Sunday, May 21, 2006

College Isn't For Everyone

John Edwards, former presidential and vice presidential candidate, is championing a new program called "College for Everyone." I think the title of the program is a slap in the face to people who don't want or need a college education. If we really needed everyone to go to college, we would just put it in with the K-12 education system and make it free. But we don't do that because the fact is that most people don't really need a college education.

Most people? I think that a college education is beneficial for making you into a well rounded person, but in most cases it is not essential for the work that you will spend the rest of your life doing. Why would we want to make decent people feel like they are failures because they didn't go to college? It is a noble pursuit, but so are a lot of other things that don't require a college education.

Half Sigma has had some thought provoking posts on this subject over the past year that have really persuaded me.


Reach Upward said...

This is a push to give yet more power to our higher education industrial complex.

We can look at statistics and say that in general, college grads earn more than those that didn't get a college degree, and that a higher degree generally means higher income. But have we ever stopped to consider whether our current higher education system is as beneficial to society as what it costs? Do our universities actually provide better members of society on a cost-benefit basis? I'm talking about more than personal income here.

You are right to note that not all jobs or life avocations require college degrees. I have a brother in sales that has no degree, but he's great at what he does. Would a degree make him better at it? I doubt it. Pedagogy is not the only (or even the best) way to learn.

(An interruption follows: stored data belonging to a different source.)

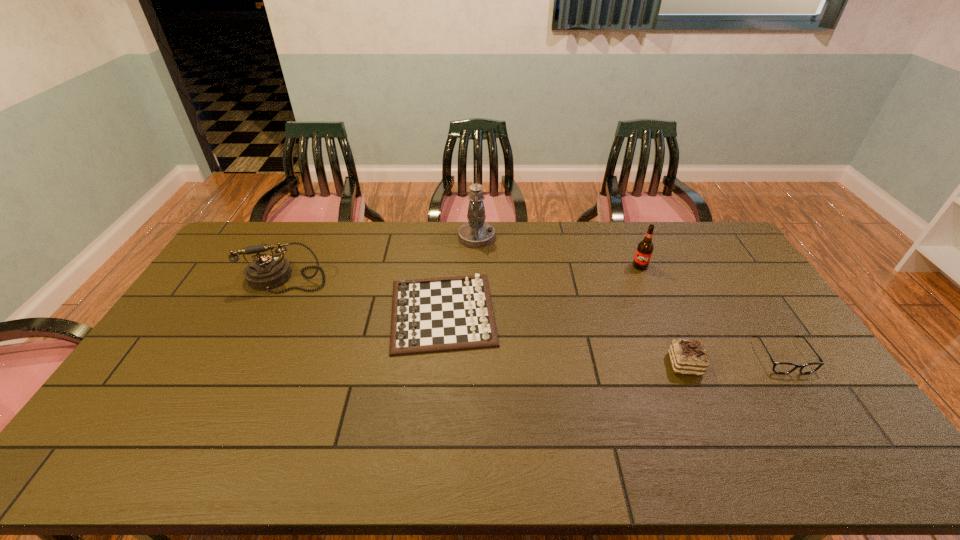
Locate an element on the screen. The image size is (960, 540). oil lamp is located at coordinates (476, 233).

The width and height of the screenshot is (960, 540). In order to click on the tallest object in this screenshot , I will do `click(476, 233)`.

Where is `root beer`? The width and height of the screenshot is (960, 540). root beer is located at coordinates (644, 251).

Identify the location of telephone. (266, 272).

What are the coordinates of `chocolate cake` in the screenshot? It's located at (687, 356).

Locate an element on the screen. The height and width of the screenshot is (540, 960). chessboard is located at coordinates pyautogui.click(x=432, y=315).

Image resolution: width=960 pixels, height=540 pixels. In order to click on the shortest object in this screenshot , I will do `click(778, 367)`.

Locate an element on the screen. spectacles is located at coordinates (778, 367).

Locate an element on the screen. Image resolution: width=960 pixels, height=540 pixels. vacant area situated on the front of the tallest object is located at coordinates (476, 274).

Where is `vacant point located 0.290m on the front of the root beer`? Image resolution: width=960 pixels, height=540 pixels. vacant point located 0.290m on the front of the root beer is located at coordinates (668, 332).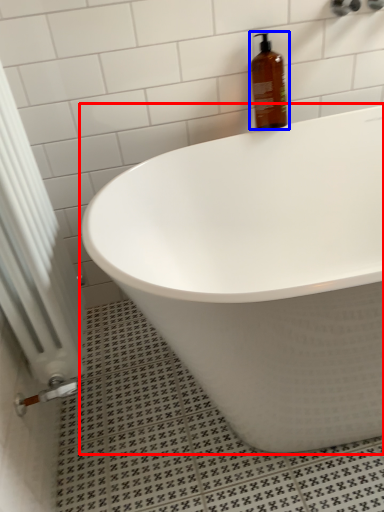
Question: Which point is further to the camera, bathtub (highlighted by a red box) or bottle (highlighted by a blue box)?

Choices:
 (A) bathtub
 (B) bottle

Answer: (B)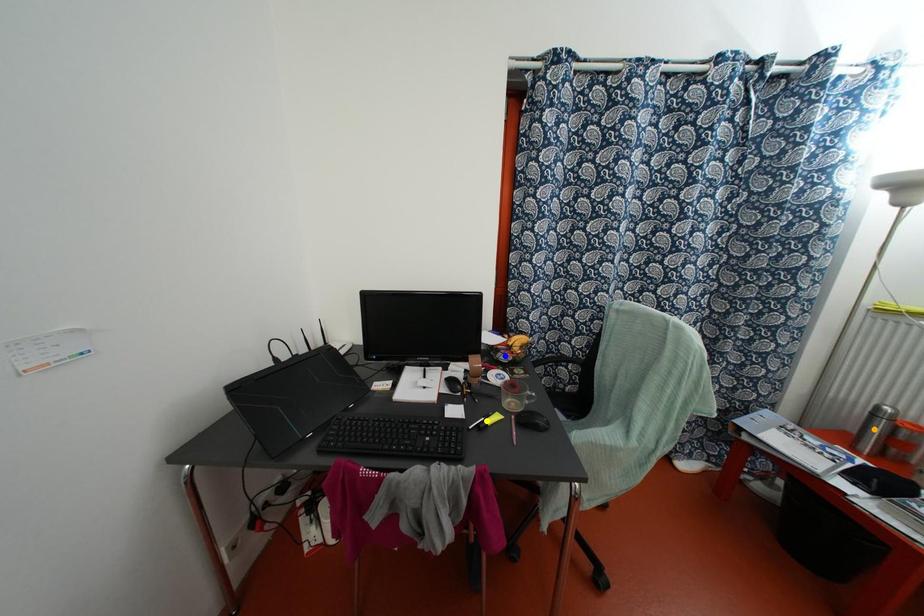
Order these from farthest to nearest:
1. yellow point
2. blue point
3. orange point

1. blue point
2. yellow point
3. orange point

When I went to grad school, a neighbor that I respect told me that he was proud of me. He revealed that the has a Ph.D, but that he didn't like to tell people about it because he wasn't that proud of it. I asked why, and he replied that I would soon discover that higher education, especially post-grad education, is the biggest circus on the face of the earth.

Not all valuable education is obtained through colleges and universities. In fact, I think we ought to question the value of the education they provide.

Bradley said...

Interesting anecdote about your neighbor. I wonder if the reason that college educated people tend to earn more is because they tend to be smarter. In other words, the reason they were worth more wasn't because they went to college but because they were simply smarter. College education has just been a proxy for that. It won't be that same sort of proxy if everyone goes to college and we will see those higher wages for college grads start to disappear.

Reach Upward said...

I don't believe that any general statement about intellectual ability can be made on the basis of a college degree. I'm thinking of many non-degreed friends and neighbors that have wonderful intellectual capacities. I'm also thinking about one guy that was in many of my same classes, with whom I studied, and that achieved the same grad degree I achieved. If this guy can get a grad degree, any below average chimpanzee that is sufficiently persistent can get one. A degree does not necessarily indicate superior intellect, nor does lack of a degree necessarily indicate inferior intellect.

Reach Upward said...

Here is a link to an interesting article about how "soulless" higher education has become.

Anonymous said...

"It won't be that same sort of proxy if everyone goes to college and we will see those higher wages for college grads start to disappear."

Well, as the joke goes: How do you get a liberal arts grad off your doorstep? Pay him for the pizza.

The discrepancy is between anything that could be called a profession and everything else. I know of more than a few poli sci or spanish grads who are now working blue collar jobs.

Problem #1 is that we ban employers from using IQ tests on the grounds that it it "discriminatory."

Problem #2 is that our secondary education system has been dumbed down to the extent that a diploma means nothing.

Problem #3 is that colleges have "liberalized" to such a great degree that they've lost focus on teaching students the things they need to learn. These days students basically make their own way.

There's still a place for colleges. If 90% of our workforce had college degrees we would be much better off as a country - but not as colleges are presently configured.